Manhattan's other talented sophomore recorded his third double-double and second in three games with 10 points and 13 rebounds, figures to which he added five blocked shots for good measure. Already a team captain in his first season with the Jasper program, his ability to affect the game when the ball is not in his hands and impose a more aggressive tenor on the defensive end was not lost on his coach.

"It's all about being coachable," said Masiello. "It's all about improving in areas, coming out and improving every day. And when you improve every day, when your parts get better, your whole gets better. I like seeing that, because that means our whole is getting better for the end of the year."

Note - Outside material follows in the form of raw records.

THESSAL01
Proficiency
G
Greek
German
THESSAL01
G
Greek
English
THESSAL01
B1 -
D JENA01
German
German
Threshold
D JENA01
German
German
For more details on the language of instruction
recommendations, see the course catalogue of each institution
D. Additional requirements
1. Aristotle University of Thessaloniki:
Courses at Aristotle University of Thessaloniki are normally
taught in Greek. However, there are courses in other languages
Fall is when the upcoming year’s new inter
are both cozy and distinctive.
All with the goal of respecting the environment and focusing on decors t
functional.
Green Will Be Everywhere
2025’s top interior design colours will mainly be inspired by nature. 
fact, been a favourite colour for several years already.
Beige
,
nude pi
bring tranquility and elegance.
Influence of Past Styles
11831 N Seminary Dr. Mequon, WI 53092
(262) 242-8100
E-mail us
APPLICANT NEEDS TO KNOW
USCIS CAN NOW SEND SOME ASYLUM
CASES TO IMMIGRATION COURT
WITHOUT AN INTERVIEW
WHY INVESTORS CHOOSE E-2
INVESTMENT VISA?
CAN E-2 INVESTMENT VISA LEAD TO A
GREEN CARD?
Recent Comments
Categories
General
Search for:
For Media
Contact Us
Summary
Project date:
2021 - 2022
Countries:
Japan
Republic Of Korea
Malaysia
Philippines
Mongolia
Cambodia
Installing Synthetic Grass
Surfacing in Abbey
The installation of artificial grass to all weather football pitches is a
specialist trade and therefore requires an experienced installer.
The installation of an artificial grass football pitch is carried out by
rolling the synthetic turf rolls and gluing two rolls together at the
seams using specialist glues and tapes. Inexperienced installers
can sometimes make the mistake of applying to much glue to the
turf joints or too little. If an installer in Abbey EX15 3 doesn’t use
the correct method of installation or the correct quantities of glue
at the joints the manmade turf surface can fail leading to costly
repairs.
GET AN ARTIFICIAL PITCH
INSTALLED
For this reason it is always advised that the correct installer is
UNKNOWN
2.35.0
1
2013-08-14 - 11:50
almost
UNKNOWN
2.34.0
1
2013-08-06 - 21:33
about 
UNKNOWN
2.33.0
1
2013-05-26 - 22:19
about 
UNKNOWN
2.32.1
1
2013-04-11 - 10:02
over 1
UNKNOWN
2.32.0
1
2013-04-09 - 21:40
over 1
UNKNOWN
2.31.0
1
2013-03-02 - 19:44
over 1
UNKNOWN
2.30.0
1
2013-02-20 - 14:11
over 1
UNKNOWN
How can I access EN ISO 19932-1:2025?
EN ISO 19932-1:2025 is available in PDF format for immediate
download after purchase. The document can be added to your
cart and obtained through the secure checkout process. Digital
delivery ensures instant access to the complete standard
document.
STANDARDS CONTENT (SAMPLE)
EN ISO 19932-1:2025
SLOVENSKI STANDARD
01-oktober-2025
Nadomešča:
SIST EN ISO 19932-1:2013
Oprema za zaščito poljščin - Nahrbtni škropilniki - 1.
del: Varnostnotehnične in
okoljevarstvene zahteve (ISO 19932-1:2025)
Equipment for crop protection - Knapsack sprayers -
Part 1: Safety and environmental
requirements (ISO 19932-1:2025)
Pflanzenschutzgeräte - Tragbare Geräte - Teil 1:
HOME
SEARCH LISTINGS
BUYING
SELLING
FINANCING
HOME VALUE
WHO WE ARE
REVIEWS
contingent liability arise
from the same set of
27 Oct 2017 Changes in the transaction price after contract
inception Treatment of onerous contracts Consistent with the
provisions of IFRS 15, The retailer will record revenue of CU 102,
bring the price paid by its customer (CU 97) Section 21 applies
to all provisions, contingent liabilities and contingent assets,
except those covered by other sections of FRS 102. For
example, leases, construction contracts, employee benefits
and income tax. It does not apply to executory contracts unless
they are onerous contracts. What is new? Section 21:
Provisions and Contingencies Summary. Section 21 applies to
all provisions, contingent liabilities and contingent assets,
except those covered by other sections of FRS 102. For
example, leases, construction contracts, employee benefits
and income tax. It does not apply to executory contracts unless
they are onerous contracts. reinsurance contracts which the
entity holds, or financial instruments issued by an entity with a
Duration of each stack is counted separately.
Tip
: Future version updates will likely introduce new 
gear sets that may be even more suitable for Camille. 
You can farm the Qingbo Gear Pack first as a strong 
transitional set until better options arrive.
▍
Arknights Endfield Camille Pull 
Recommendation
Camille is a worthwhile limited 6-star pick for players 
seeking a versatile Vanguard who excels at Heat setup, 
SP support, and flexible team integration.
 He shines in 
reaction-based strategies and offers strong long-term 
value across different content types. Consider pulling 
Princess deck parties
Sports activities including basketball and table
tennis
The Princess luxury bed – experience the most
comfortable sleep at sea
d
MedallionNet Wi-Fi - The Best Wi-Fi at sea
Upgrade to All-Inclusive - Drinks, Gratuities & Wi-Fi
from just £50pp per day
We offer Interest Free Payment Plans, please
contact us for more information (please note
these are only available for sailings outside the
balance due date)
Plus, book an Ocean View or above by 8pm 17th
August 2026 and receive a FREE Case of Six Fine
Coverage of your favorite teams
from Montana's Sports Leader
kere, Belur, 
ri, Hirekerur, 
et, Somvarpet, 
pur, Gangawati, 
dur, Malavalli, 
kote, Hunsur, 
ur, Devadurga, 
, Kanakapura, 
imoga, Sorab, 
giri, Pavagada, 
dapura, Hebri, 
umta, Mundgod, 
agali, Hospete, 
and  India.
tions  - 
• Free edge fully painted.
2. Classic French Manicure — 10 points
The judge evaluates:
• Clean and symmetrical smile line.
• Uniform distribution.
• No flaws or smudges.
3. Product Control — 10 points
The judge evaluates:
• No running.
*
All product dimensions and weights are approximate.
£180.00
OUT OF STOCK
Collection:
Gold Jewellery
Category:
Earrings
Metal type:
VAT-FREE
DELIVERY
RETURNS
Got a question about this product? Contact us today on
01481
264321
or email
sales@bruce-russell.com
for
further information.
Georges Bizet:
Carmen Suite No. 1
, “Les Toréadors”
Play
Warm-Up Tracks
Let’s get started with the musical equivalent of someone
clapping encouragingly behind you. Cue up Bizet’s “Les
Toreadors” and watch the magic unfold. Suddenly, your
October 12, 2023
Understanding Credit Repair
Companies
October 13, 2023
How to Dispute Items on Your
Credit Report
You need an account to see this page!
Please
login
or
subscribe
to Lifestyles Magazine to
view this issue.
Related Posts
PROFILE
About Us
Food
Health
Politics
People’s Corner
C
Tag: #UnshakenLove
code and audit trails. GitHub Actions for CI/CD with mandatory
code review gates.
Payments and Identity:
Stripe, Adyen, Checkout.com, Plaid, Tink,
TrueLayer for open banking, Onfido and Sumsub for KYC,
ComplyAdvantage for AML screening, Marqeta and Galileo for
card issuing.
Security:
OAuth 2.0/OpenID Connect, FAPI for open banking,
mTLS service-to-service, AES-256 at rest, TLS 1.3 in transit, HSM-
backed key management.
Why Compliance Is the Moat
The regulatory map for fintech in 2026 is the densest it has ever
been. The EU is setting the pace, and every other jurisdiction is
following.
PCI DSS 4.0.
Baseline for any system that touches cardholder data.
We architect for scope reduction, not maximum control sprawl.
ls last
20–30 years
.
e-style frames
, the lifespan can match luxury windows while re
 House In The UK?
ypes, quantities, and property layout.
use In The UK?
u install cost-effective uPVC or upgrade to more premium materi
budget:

4) "I wasn't very good tonight."
Those were the words of King Rice following the final buzzer, as Monmouth's head coach admitted that he did not do an optimal job of preparing his team for the challenge presented by Manhattan, a team he hinted would come ready for what Monmouth had to offer following the Hawks' 72-50 win at Iona this past Thursday.

"Our kids tried hard tonight," he began before falling on his own sword. "We fought. Their coach, our coach -- me -- wasn't very good tonight. I didn't help our kids enough tonight, and that happens sometimes."

"I thought my kids fought hard," he reiterated. "Our coach, meaning me, didn't do a good enough job to help them."

5) Could this rivalry be reprised?
Rice hinted at the notion of welcoming a third meeting with the Jaspers after seeming perturbed by comments he perceived to be directed toward him by a group of Manhattan fans in the latest chapter of a rivalry that has already seen its share of tense moments, such as the exchange between Waterman and Chris Brady in the final minutes of Manhattan's 78-71 win in January of 2016, when Brady apparently flexed in Waterman's direction following a made field goal.

"I said, 'just let this settle in,' Rice recounted of a message to the team in the game's latter stages. "Let that the kids are calling your coach's name -- that their fans want to make it personal about the coach -- hear all of it. Maybe we'll play again. Hopefully we'll do that, and it will be fun. They won one, we won one. Hopefully we'll see them again on a Monday night, both of us get there, and we'll see what happens."

This is not the first time that Rice, always one to wear his emotions on his sleeve, has been unafraid to speak his mind; having defended his program and players against apparent fairweather fans in the wake of Monmouth's loss to Niagara this past Sunday, not to mention his press conference following the Hawks' MAAC championship loss to Iona two years ago, where he made comments -- which he later apologized for -- about Gaels head coach Tim Cluess not attending the conference's award ceremony held earlier that weekend.

However, when news of Rice's umbrage with what the Manhattan fans may have said reached Masiello, a close friend of his (to wit, Rice made it a point to seek out Masiello's mother and girlfriend in the stands following the game), the Jasper head coach defended his own fan base while handling the matter diplomatically at the same time.

"I've been at Manhattan -- this is my seventh year," he said. "I've known our fans and our student section to be some of the classiest fans. I'm proud to be the Manhattan coach, I'm proud of our student section, I'm very proud of how our fans conduct themselves."

"I didn't hear anything. If something was said that was derogatory or disrespectful, I will apologize as the head of this basketball organization, but I have to see what was said and find out. King's a dear friend of mine. I don't know what was said, I'll talk to King about that. If anything was said that shouldn't have been, I will apologize now for that. But I've been here seven years and I haven't had one incident regarding that, so I cannot speak on that because I did not hear it."